In view of the changes associated with Basel III, treasurers will most likely have to grapple with the following issues:

  1. Analysis of the bank portfolio
    Today leading companies often collaborate with a few global bank partners. This trend could be reinforced if banks choose to select their customers in a more systematic manner. Above all, companies which currently work with many banks should closely analyze their bank portfolio. The better a corporate understands the financial strategy of its bank, the better placed it will be to efficiently manage its bank costs in the future and to select the right partners. Whereas banks have invested a lot in know-your-customer initiatives over recent years, it's now time for companies to launch know-your-bank projects.
  2. Alternative financing
    Since it is more difficult for companies with poor ratings to obtain loans, treasurers should turn their thoughts towards alternatives such as corporate bonds or private equity fund investments.

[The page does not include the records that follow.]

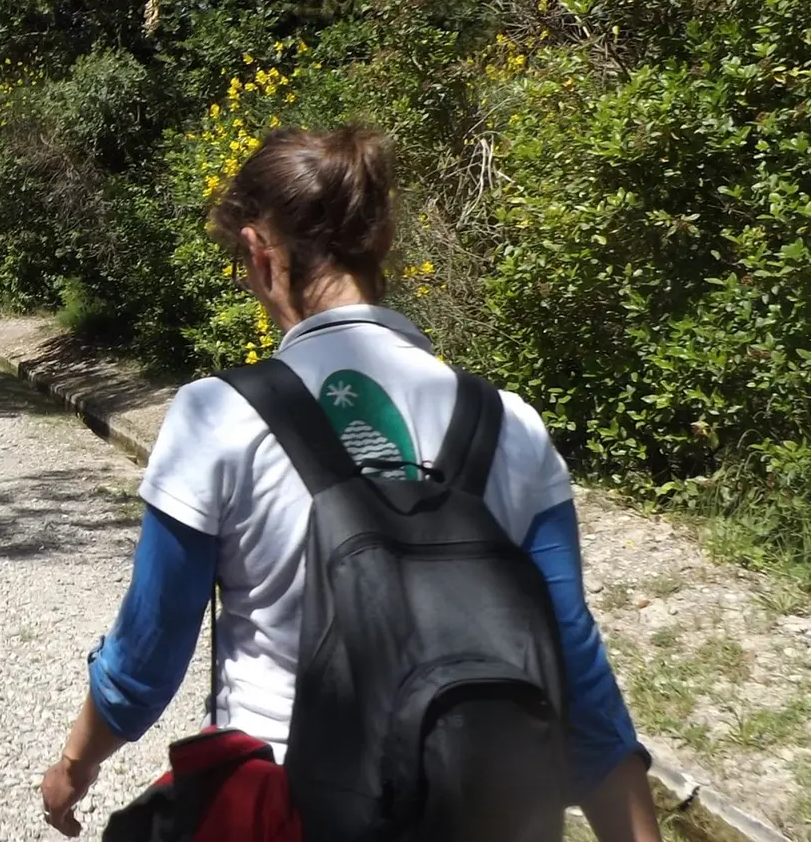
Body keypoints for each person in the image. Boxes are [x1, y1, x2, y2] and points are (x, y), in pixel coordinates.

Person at [40, 126, 660, 841]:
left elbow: (148, 658)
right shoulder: (512, 428)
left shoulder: (218, 415)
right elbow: (581, 686)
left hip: (287, 811)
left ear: (259, 255)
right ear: (386, 240)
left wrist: (75, 763)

In general, financial strategies will change, which may make in-house banking and supply chain financing more attractive to corporates.
  3. Alternative investment vehicles
    Declining overnight money interest rates make investment vehicles such as money market funds, which simultaneously mitigate counterparty risk, an attractive option. Treasurers should obtain information from their banks about bonus programs. It might pay off in the future if money were simply left in a current account instead of chasing after (only slightly) higher interest rates. Above all, treasurers should attempt to plan their cash flows with greater precision. This is because the long-term investor can not only select from a wider range of products but also generate higher yields.
  4. Review of credit lines
    As banks are required to hold more equity for credit lines, credit will become more expensive. Thus companies need to consider just how large credit lines need to be and where they can reduce borrowing arrangements; this applies to the overall bank portfolio and individual banks. In addition, techniques such as cash pooling or netting may help to reduce the need for credit limits.
  5. Reduction in working capital
    Under Basel III, companies must pay a higher price, particularly for short-term financing. Accuracy and reliability in the course of liquidity planning will pay off in future, as working capital is thereby reduced and a solid basis for financing can be established.

As is evident, the effects of Basel III on bank relations are already considerable. At the same time, regulation has the potential to fundamentally change the overall market environment through consolidation on the part of banks and companies. It thus critical that each partner understands the other, both today and in the future.